Unsurprisingly then, the amalgamation of these factors has pushed more than 100 million people into the threat of extreme poverty with millions likely to follow. The Human Development Index, an indicator of developmental progress, and which grew through the financial crisis of 2008-2009 has seen years of slow and steady improvements completely wiped out.

 

Secondary impact modelling; long term learning from COVID-19

 

UNDP is constructing an initiative to examine secondary impacts through science, models, data, and using the insurance industry’s ability and capacity to model risk, analyse risk and outline scenarios, to help countries plan better, respond better, reduce risk better. Our plan is 100 countries, five years of technical assistance, and in five key areas.

Governance will be of critical focus with examinations of the impact on public service labour force, increased burdens on emergency and response services, increased burdens on essential/utility services, and the logistical weaknesses from the lack of public services and other virtual/ home-based delivery of government. Wrapped in this are issues of critical Infrastructure, impacted by the lack of staff due to illness or lockdown, or the lack of resources to run critical infrastructure such as energy services and production of equipment. A focus on business and the economy will be critical, focusing on the hardest hit sectors especially those dependent on movement and face-to-face engagement, including tourism, hospitality, transportation and retail. A key area here will be the informal and small business sectors, devastated by the lack of contingency and resources. From the economy we move to employment and livelihoods, focusing on the most critically affected sectors, furloughs, redundancies, job losses, fear of investment in present and future human resources. And finally, to the lives of people and communities, looking at household income and food security, and particularly through the lens of outbreaks and the challenge of high-density living, the inability to social distance, the lack of washing facilities, and the inability to work virtually.

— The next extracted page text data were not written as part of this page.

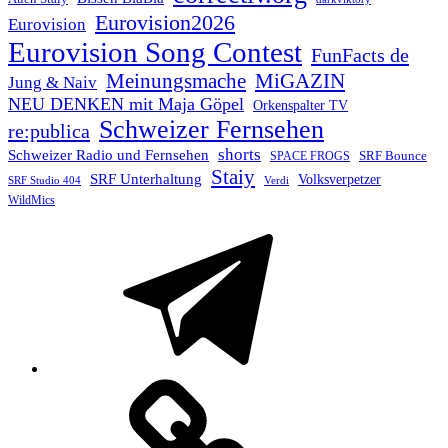
Eurovision2026
Eurovision
Eurovision Song Contest
FunFacts de
Meinungsmache
MiGAZIN
Jung & Naiv
NEU DENKEN mit Maja Göpel
Orkenspalter TV
Schweizer Fernsehen
re:publica
shorts
Schweizer Radio und Fernsehen
SRF Bounce
SPACE FROGS
Staiy
SRF Unterhaltung
Volksverpetzer
SRF Studio 404
Verdi
WildMics
Telegram
Mastodon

Much of this work will be constructed using existing data drawn from across different sectors and disciplines. Employment data, economic data, food security and vulnerability data and much more built alongside projections from pandemic and health outbreak data experts. An adapted platform would sit at the centre; open-source capable of model scrutiny, usable by both public and private institutions and capable of merging new data from many sources.

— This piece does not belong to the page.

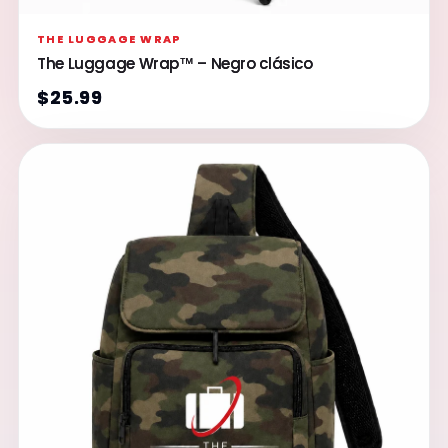
THE LUGGAGE WRAP
The Luggage Wrap™ – Negro clásico
$25.99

Firstly, it will bring and knowledge of the risks of health outbreaks and their consequences to the table of decision makers giving countries understanding of likely future scenarios and allowing better risk-informed decisions. Secondly it would provide countries with a clearer idea of the most vulnerable sectors across society and the economy and a clearer idea therefore of how to prioritise scarce resources. Thirdly, the knowledge of the potential future scenarios would provide a better understanding of the impact of health outbreaks on everything from country economics through to family household budgets, allowing a clearer understanding of what aspects or slices of society are most vulnerable. Fourthly, modelling of secondary impacts can help the insurance industry with a better understanding of the secondary impact of outbreaks giving them the necessary data, information and analysis to build better and smarter products. And finally, through the embedding of risk knowledge and scenarios into development financing, countries will be in a stronger position to prepare financially for the outbreak, developing contingency measures, financing risk, and readiness to recover.

UNDP is already planning to work with partners to do this in 20 critical countries over the next five years. We’re bringing together a multi-disciplinary team to work this out with us, from governments, the insurance industry and academia. But this is just the start—there is much more to do.

Without work such as this the global community is very likely to relive these events, again and again.